[Consignes]
1) Indiquez si chacune des affirmations suivantes concorde avec l'extrait choisi : (a) Maye Ela a déclaré « pas avant cinq ans » lors d'un voyage en Espagne ; (b) le rapporteur spécial de la Commission des Droits de l'Homme des Nations Unies s'est exprimé à New York ; (c) les civils sont privés de droits politiques depuis douze ans. Répondez par oui ou par non et citez les mots décisifs de l'extrait.
2) Présentez sous forme de liste numérotée toutes les lignes de texte des entrées, sans les lignes vides. Ne reprenez pas les images dans la réponse.

[Extrait choisi]

++++++

La volonté des militaires nguemistes de ne pas accorder aux civils l'exercice des droits politiques (donc aussi celui d'expression) dont ils ont été privés depuis douze ans, a été exprimée une nouvelle fois par le le vice-président de la République, Maye Ela, lors de son voyage en Espagne en tant que ministre des Affaires étrangères, fin octobre 1980 : « pas avant cinq ans ». Les déclarations d'Obiang Nguema, déjà citées, faites à Paris milieu novembre 1980 au sortir de l'Elysée – vont dans le même sens. Elles confirment les dires du rapporteur spécial de la Commission des Droits de l'Homme des Nations Unies, en mars 1980, à Genève, qu'il y a de gros risques de rechute de la Guinée Equatoriale dans le despotisme antérieur. Toutes les informations disponibles jusqu'à présent prouvent que cette rechute a été quasi immédiate.

++++++

[Données d'entrée]
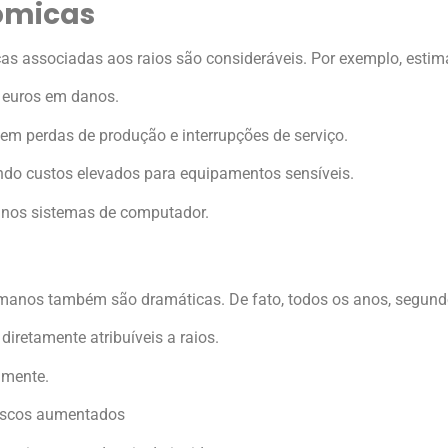
ômicas
cas associadas aos raios são consideráveis. Por exemplo, estim
e euros em danos.
 em perdas de produção e interrupções de serviço.
ndo custos elevados para equipamentos sensíveis.
 nos sistemas de computador.
humanos também são dramáticas. De fato, todos os anos, segun
retamente atribuíveis a raios.
mente.
riscos aumentados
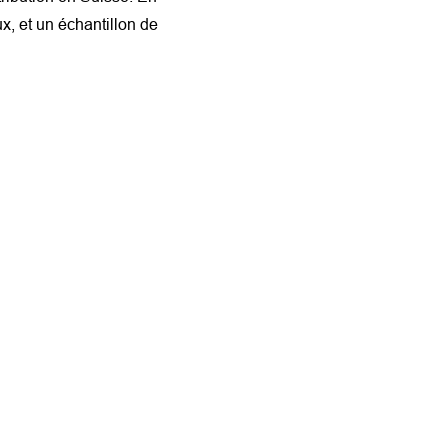
x, et un échantillon de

++++++

[Réponses par consigne]
1)
(a) Oui : « lors de son voyage en Espagne en tant que ministre des Affaires étrangères, fin octobre 1980 : « pas avant cinq ans » ».
(b) Non : « en mars 1980, à Genève ».
(c) Oui : « dont ils ont été privés depuis douze ans ».

2)
1. ômicas
2. cas associadas aos raios são consideráveis. Por exemplo, estim
3. e euros em danos.
4.  em perdas de produção e interrupções de serviço.
5. ndo custos elevados para equipamentos sensíveis.
6.  nos sistemas de computador.
7. humanos também são dramáticas. De fato, todos os anos, segun
8. retamente atribuíveis a raios.
9. mente.
10. riscos aumentados
11. x, et un échantillon de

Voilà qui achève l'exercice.